The league will attempt to recreate that separation outside Disney World.

NBA release:

The National Basketball Association (NBA) and the National Basketball Players Association (NBPA) today announced an agreement on additional measures to supplement the current Health and Safety Protocols governing the 2020-21 season.
In response to the surge of COVID-19 cases across the country and an uptick among NBA teams requiring potential player quarantines, the following measures will take effect immediately:

  • Activities Outside the Team Environment: For at least the next two weeks, players and team staff are required to remain at their residence (when the team is in its home market) at all times except to attend team-related activities at the team facility or arena, exercise outside, or perform essential activities, or as a result of extraordinary circumstances.  Away-from-work interactions are limited to those with household members, family and any personal staff working regularly in the home.  When on the road, players and team staff are prohibited from leaving their hotel (other than for team activities or emergencies) or interacting with non-team guests at the hotel.
  • Meetings: For at least the next two weeks, any pre-game meeting in the locker room is limited to no more than 10 minutes in duration and all attendees must wear a facemask.  All other meetings involving players and team staff must continue to occur on the court, in a league-approved space, or at the arena in a room large enough to provide for at least 6 feet of distance between individuals.  Meeting attendees must continue to wear facemasks at all times.
  • On the Road: For team flights, teams must create a seating plan on planes so that players whose assigned seats are closest to each other on the bench for games are also closest to each other on the team plane.  All treatment sessions at a hotel, such as massages and physical therapy, must occur in a ballroom or other large open space, with at least 12 feet between individual stations.  Facemasks and face shields are required for all individuals during such sessions.
  • Game Day: Players are prohibited from arriving at the arena more than three hours before tip-off.  During the pre- and post-game periods, players must limit interactions to elbow or fist bumps, avoid extended socializing and maintain 6 feet of distance as much as possible.
  • Facemasks: All players must wear facemasks on the bench at all times.  Upon exiting the game, and prior to returning to the bench, players can sit in “cool down chairs,” arranged at least 12 feet from the bench with each chair 6 feet apart, where facemasks are not required.  Once a player has cooled down, he must return to his assigned seat on the bench and wear a facemask until he enters the game again.  Players must always wear facemasks in the locker room, during strength and conditioning activities and when traveling with anyone other than a household member.  Coaches and other team staff must wear facemasks at all times during games.
  • Testing: Any individual who regularly visits the interior of the home of a player or team staff member for a professional purpose must undergo COVID-19 testing twice per week.  For any team with a positive player case or high-risk staff member case, the NBA may require players and team staff to undergo five consecutive days of twice-per-day, lab-based testing, in addition to daily point-of-care testing.

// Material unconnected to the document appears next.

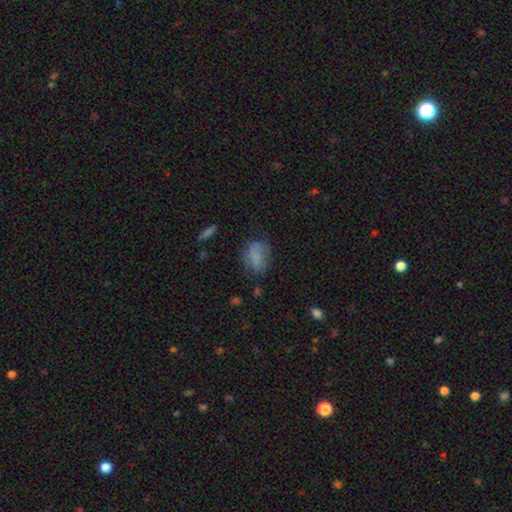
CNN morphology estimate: The model was most divided on "merging": none: 59%, minor disturbance: 26%, major disturbance: 12%, merger: 3%. More confident: how rounded — in between (76%); smooth or featured — smooth (74%).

The league’s Health and Safety Protocols may be additionally amended during the season as the ongoing COVID-19 pandemic evolves.

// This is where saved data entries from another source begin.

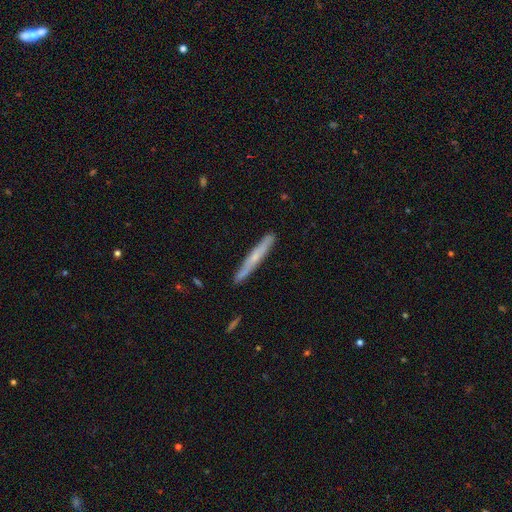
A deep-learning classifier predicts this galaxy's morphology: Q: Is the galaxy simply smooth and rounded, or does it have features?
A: smooth — 48%.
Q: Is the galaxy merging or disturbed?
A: none — 88%.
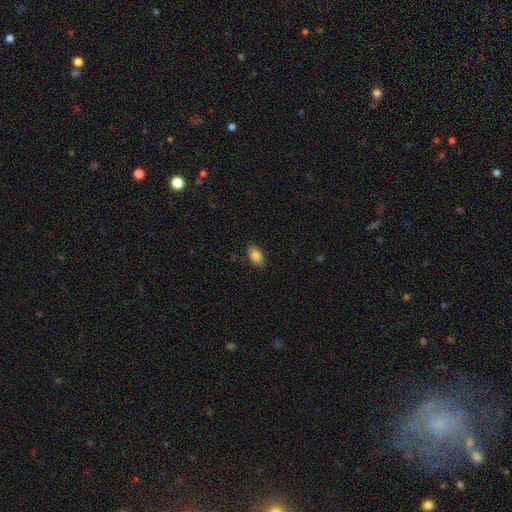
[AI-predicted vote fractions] A smooth galaxy with no disk features (84%) that is in between round and cigar-shaped (91%).

Vote fractions:
- Smooth or featured? smooth: 84% / featured or disk: 9% / star or artifact: 8%
- How rounded? in between: 91% / round: 6% / cigar-shaped: 3%
- Merging? none: 86% / minor disturbance: 11% / major disturbance: 2% / merger: 1%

These new protocols are far more restrictive than the initially leaked details. The big new rules: Aside from team team activities, players must stay home with limited visitors when the team is at home and must stay in their hotel – with no outside guests – when the team is on the road. That should significantly curtail players’ interactions with untested people.

If the protocols are followed.

Monitoring players for violations could be difficult. Nobody wants their privacy invaded. We’ll see how the league and teams enforce these rules. Surveillance was easier at Disney World.

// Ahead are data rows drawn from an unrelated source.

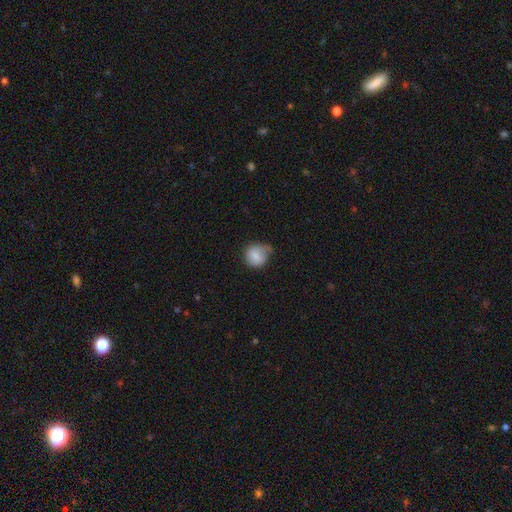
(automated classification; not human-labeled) This is likely a smooth galaxy (77%). How rounded: likely round (78%). Merging: possibly none (48%).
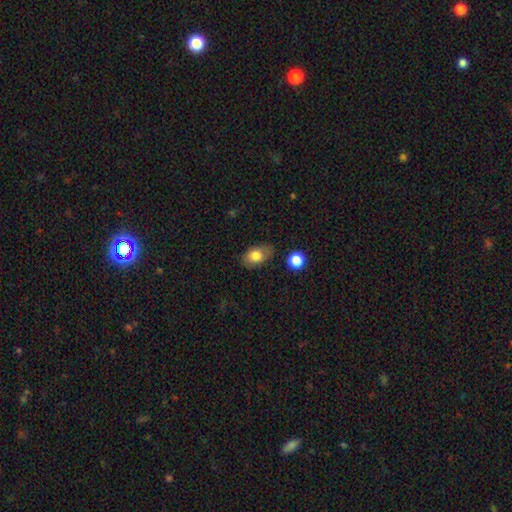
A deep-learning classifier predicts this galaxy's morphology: A smooth galaxy with no disk features (79%) that is in between round and cigar-shaped (86%).

Vote fractions:
- Smooth or featured? smooth: 79% / featured or disk: 14% / star or artifact: 8%
- How rounded? in between: 86% / round: 13% / cigar-shaped: 2%
- Merging? none: 77% / minor disturbance: 16% / major disturbance: 4% / merger: 3%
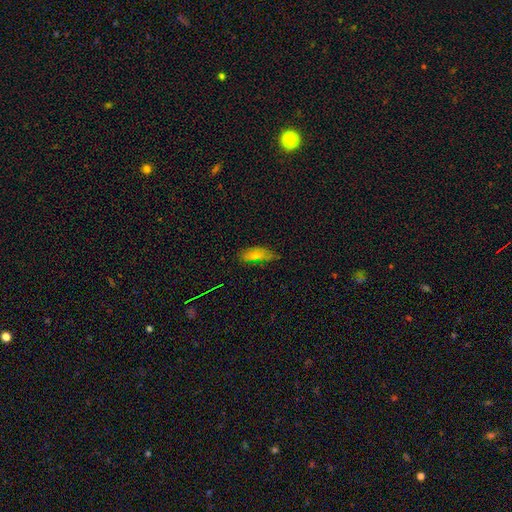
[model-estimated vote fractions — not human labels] Morphology: type=smooth (63%); roundness=in between (72%); merging=none (63%).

The updated protocols about how players interact with each other are less consequential. Players are still tested frequently and playing 5-on-5 basketball with each other. Not high-fiving won’t mean much.

The NBA clearly hit a breaking point as the number of players who tested positive or got sidelined by contact tracing increased. These new protocols could reverse that trend. But outside the bubble at Disney World, the league has far less control of the situation.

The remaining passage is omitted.